The billions spent by the PWA brought the nation out of the depression, but much more spending was needed to end the unemployment crisis. If fully funded, relief and recovery would have completely solved the immediate crisis that only ended with massive World War II spending.

Reforms were needed to correct past failures. To carry out the task of reform the New Deal established various government agencies. The U.S. Housing Authority would provide affordable homes. The Tennessee Valley Authority provided regional development. The Federal Deposit Insurance Corporation protected bank deposits against bank failure. The Securities and Exchange Commission protected investors from fraud. The Wagner Act declared that workers had the right to organize. The wage and hour law established the minimum wage and set a maximum for the workday.

Despite their necessity, Wall Street and Republicans opposed each measure.

Even though job creation was the deciding issue in the November 2010 elections, the party that offered legislation that would have created millions of jobs lost to the party of obstruction.

In the December 2010 Jobs Report AFL-CIO President Richard Trumka wrote, “Without a bold and committed investment in job creation and infrastructure modernization, we will see paltry job growth indefinitely.

The cuts being proposed by Republicans in Washington and around the country including undermining Social Security and Medicare and cutting transportation spending are the wrong remedies at the wrong time and threaten our economic future. We need dramatic action to invest in America and give states and cities breathing room to prevent further layoffs and create jobs. Only then will our economy see the robust and sustained recovery we need to put millions of Americans back to work.”

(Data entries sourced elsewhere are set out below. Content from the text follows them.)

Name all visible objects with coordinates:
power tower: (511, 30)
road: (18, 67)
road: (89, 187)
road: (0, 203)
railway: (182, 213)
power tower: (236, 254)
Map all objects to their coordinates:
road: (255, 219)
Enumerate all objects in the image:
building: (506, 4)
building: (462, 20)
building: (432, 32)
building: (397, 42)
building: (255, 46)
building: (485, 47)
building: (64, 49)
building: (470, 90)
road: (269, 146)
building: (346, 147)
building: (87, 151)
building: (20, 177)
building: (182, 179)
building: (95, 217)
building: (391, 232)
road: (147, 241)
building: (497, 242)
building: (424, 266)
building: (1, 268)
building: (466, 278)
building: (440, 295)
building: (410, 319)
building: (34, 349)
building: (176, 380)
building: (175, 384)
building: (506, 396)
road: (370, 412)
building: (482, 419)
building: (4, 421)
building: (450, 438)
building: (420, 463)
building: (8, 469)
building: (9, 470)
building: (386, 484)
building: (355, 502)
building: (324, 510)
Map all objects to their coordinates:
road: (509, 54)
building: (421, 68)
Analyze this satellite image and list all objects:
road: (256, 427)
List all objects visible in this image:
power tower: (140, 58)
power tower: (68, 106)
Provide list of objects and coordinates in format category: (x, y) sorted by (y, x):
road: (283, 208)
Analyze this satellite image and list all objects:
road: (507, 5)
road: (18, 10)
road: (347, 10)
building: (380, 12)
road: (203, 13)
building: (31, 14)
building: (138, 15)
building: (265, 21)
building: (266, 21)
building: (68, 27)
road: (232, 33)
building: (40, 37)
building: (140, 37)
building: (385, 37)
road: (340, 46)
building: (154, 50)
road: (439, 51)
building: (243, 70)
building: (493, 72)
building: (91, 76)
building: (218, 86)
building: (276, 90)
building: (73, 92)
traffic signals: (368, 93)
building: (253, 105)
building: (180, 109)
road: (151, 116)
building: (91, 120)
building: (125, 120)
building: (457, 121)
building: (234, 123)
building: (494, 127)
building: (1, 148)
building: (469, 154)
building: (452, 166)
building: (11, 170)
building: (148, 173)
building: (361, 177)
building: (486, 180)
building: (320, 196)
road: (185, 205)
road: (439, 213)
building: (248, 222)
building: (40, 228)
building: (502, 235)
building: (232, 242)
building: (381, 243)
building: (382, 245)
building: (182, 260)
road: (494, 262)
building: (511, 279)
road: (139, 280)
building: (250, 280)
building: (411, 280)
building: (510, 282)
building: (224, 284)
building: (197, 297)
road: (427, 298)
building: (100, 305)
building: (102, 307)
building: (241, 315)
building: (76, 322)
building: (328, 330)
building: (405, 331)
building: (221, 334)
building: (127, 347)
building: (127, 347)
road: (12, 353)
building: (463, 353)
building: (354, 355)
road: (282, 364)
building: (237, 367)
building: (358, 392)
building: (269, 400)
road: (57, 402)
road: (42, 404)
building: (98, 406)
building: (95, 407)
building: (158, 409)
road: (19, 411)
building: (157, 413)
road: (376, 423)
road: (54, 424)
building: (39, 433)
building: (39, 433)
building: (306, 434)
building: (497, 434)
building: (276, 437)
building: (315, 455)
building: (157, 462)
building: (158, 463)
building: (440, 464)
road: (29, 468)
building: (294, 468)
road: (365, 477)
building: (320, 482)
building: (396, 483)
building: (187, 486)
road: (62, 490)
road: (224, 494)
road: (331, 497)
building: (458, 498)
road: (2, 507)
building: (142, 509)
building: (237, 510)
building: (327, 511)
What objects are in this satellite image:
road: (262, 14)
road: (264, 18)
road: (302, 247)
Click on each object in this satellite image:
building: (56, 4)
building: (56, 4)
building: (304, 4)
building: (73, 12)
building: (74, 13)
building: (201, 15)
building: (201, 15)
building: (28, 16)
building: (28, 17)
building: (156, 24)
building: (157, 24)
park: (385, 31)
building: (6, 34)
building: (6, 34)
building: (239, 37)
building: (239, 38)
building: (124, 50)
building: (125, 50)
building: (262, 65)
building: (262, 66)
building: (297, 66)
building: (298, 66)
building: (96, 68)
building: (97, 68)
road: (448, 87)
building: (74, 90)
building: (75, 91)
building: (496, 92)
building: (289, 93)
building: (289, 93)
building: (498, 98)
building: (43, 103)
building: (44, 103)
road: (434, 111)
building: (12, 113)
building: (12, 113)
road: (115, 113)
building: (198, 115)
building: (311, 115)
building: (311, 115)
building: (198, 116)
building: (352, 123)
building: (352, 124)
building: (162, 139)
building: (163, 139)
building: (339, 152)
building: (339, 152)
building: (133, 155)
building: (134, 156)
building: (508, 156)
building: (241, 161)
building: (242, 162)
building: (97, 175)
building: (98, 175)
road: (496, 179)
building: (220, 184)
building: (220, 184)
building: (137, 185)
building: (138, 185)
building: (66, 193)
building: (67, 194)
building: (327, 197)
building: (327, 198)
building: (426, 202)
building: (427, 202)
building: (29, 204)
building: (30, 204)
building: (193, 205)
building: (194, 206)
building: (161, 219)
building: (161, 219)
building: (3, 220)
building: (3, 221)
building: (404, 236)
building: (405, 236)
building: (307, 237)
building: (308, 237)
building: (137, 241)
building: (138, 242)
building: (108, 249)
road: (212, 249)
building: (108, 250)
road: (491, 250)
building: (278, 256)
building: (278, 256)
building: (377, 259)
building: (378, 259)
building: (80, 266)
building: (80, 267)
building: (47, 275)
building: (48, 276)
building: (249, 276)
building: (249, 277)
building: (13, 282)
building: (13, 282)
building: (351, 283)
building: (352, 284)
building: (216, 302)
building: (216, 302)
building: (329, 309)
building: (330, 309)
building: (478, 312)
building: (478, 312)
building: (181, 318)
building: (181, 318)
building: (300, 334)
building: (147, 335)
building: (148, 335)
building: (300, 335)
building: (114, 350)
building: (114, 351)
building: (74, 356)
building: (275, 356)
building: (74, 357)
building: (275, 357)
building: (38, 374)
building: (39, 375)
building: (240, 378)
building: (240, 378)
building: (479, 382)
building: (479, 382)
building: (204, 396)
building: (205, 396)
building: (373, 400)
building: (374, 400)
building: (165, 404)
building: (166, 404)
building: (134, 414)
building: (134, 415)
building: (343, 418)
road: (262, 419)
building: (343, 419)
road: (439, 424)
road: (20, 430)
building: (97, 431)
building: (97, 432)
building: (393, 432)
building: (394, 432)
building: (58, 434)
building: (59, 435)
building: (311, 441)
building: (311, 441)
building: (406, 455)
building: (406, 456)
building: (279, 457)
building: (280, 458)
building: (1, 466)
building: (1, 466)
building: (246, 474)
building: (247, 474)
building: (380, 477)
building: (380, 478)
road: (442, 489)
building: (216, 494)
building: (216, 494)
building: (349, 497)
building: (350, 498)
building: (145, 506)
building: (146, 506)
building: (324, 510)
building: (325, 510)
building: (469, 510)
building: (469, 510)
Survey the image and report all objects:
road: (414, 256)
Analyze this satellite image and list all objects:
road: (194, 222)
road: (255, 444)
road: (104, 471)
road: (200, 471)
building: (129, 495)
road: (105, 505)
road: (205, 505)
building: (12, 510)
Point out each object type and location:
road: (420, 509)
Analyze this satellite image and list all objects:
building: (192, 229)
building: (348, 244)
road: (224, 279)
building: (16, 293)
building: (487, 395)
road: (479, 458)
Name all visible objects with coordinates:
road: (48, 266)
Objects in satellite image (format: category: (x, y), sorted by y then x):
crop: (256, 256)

The GOP smear campaign against Democrats contributed to GOP victories in 2010. Republicans claimed that the private sector would create the necessary jobs. However, while waiting for private sector jobs to materialize, the unemployed, the nation, and the economy have other requirements. The New Deal defined those requirements with three R’s: Relief, Recovery, and Reform. Most Democrats embrace the modern version of those requirements; the GOP vehemently objects, to the nation’s detriment.

After examining the Democratic Party support for and the Republican Party opposition to New Deal (and Stimulus) principles, those workers who did not vote and even those that voted Republican are deluding themselves if they continue to believe that there are no important differences between the two parties.